Some dandy Cobra clubs were eliminated in the semi-finals. I liked their look, sound and feel. Their performance was excellent (blew two second shots to par fives at Charlotte Golf Links over the green with them in April!) but I could not punch them under trees! Darned things flew too high. I’d never had trouble with the punch recovery with my long irons. I actually relied on it from trees and into the wind, and it was one shot I wanted to keep in my bag.
The final match pitted the winners against a fine entry from Titleist, the 909F2. If this doesn’t confirm my fringe lunacy (or perhaps seat me as your hero), I don’t know what will. The Titleist club is the ultimate player’s hybrid. It has the traditional look (as all Titleist clubs do) and swings, sounds and feels like someone on tour should hit it. In other words, it is slightly less forgiving than the Nikes (which have the slightest of slight offsets in the hosel.)

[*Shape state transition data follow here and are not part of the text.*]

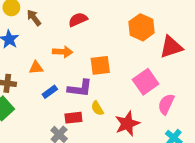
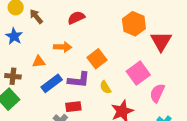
red triangle: (171, 47) -> (161, 41), turned -40
orange square: (100, 65) -> (97, 59), turned -30
blue rectangle: (50, 92) -> (52, 83), size x1.5
yellow semicircle: (97, 108) -> (105, 87), moved

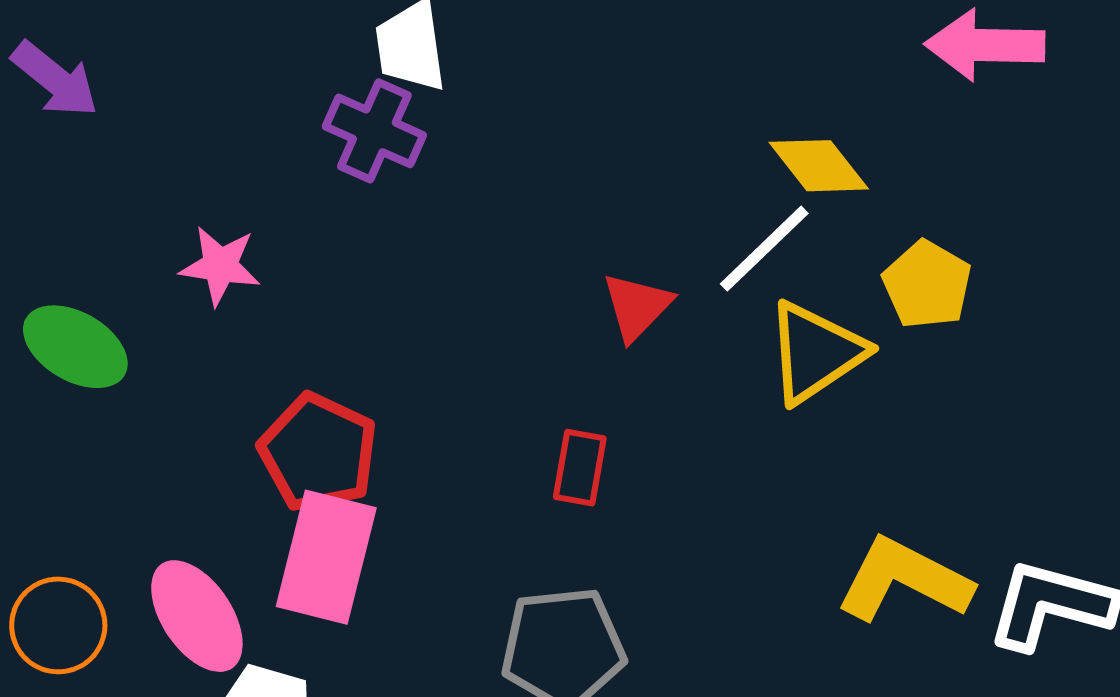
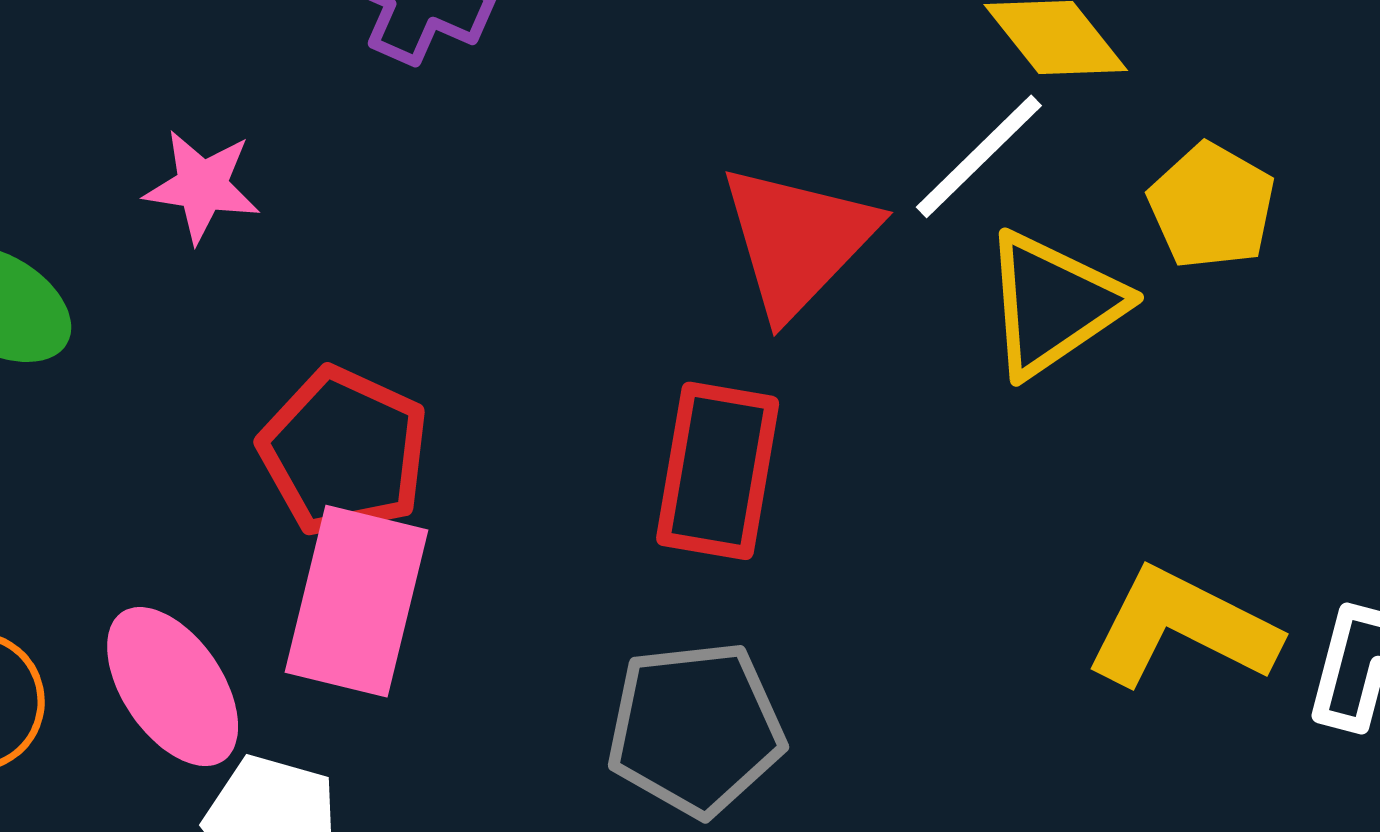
red triangle: (637, 306) -> (798, 240), size x1.6
red rectangle: (580, 468) -> (718, 471), size x1.6

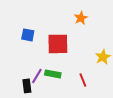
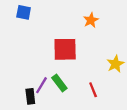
blue square: (28, 35) -> (24, 12), moved
green rectangle: (53, 74) -> (59, 83), turned 42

My 74 from the tips at Penn Hills (and 38 on the front from the tips at Pine Acres) convinced me that I can be really good, but not great. I’m not going to venture into the high 60s anytime soon. If I did, then the Titleist series would be the clubs for me. Where I am, around a 5 handicap, is a deceitful temptress. I hit enough good shots to envision myself playing the game at the highest level; at 43, I’m realistic enough to know that I won’t be doing so. I need the security of the Nike, although I’m darned attracted to those Titleists! For what it’s worth, no matter how many other balls I try, I can’t get enough of the spin I get from those ProV1s!!